Dominée par une agriculture paysanne, la culture de l'anacarde côtoie souvent le cacao, le café, les bananes, ainsi que le manioc et la patate douce. Une organisation bien éloignée de nos systèmes agricoles européens, mais qui leur permet de subvenir à leurs besoins, quand la production de la noix de cajou n'est pas au rendez-vous. Ces modèles, que l'on pourrait apparenter aux modèles agroforestiers, voire même de forêt-jardin, ont une grande richesse de biodiversité, mais ne permettent pas d'amener les cultures de rente à une production optimale. Cette forte diversité, certainement bénéfique pour l'ensemble du système, va donc prochainement évoluer. "Ils sont actuellement en train de réaliser un travail de taille sur les arbres, ainsi que de défrichement pour redresser le potentiel de production." Ce programme d'élagage des plantations a déjà permis la création d'une entreprise de prestation qui, in fine, a favorisé la création de neuf emplois pour des jeunes. Défrichement, réflexion commune sur la densité de plantation, réintroduction de variétés locales en collaboration avec les instituts techniques locaux... tout ce travail permettra, à termes, de mieux s'adapter au climat, mais aussi d'augmenter la production, en espérant passer de 5 kg par arbre actuellement à plus de 20 kg.

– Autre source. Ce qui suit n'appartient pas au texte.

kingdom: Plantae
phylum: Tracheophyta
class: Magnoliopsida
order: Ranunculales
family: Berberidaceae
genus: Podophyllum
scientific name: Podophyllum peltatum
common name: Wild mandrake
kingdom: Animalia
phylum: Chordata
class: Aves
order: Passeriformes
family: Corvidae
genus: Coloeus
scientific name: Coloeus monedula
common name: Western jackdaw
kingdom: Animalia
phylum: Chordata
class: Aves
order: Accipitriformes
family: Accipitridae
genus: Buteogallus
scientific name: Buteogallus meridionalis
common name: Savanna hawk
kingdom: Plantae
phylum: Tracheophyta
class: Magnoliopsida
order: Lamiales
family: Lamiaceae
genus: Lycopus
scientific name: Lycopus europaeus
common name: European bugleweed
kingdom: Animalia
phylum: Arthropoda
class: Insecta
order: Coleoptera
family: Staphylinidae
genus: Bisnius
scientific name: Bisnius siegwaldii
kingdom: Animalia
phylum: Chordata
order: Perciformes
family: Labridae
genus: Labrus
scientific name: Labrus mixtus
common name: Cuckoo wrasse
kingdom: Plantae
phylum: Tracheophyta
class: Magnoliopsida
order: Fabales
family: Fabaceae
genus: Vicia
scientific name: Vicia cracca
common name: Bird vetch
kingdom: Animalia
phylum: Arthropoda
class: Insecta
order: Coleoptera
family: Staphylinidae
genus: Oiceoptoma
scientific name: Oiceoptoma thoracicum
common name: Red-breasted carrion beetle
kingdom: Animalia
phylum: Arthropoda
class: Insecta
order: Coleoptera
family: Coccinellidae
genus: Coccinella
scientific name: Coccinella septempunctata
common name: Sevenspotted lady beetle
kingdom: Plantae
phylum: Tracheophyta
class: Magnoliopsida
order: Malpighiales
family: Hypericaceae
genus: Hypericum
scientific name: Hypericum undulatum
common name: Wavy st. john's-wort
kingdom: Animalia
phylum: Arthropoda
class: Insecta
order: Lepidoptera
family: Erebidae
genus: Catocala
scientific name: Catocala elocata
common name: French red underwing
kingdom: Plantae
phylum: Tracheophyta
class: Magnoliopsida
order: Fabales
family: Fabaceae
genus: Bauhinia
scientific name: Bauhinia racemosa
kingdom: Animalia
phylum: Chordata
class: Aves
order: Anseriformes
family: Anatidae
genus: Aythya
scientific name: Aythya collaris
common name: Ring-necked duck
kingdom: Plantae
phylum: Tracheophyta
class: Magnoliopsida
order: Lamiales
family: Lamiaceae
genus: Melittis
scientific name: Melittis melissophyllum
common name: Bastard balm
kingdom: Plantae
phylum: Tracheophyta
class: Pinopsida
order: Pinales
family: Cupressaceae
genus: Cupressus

Au-delà de la production, la coopérative désire également diminuer sa dépendance aux intrants. "Sur ce sujet, le recours au compost et à l'entretien mécanique des plantations pourrait permettre aux producteurs de se passer d'engrais azotés et de désherbage chimique", estime le président de l'Afdi, ajoutant que "le problème majeur n'est pas le manque de savoir-faire, ce qui est problématique, c'est la circulation de l'information". En effet, le jour où un projet pilote intéressant émerge, l'interprofession locale se porte garante, afin de le dupliquer vers les autres régions du pays pour avoir plus de producteurs qui puissent retrouver la valeur ajoutée de leur travail.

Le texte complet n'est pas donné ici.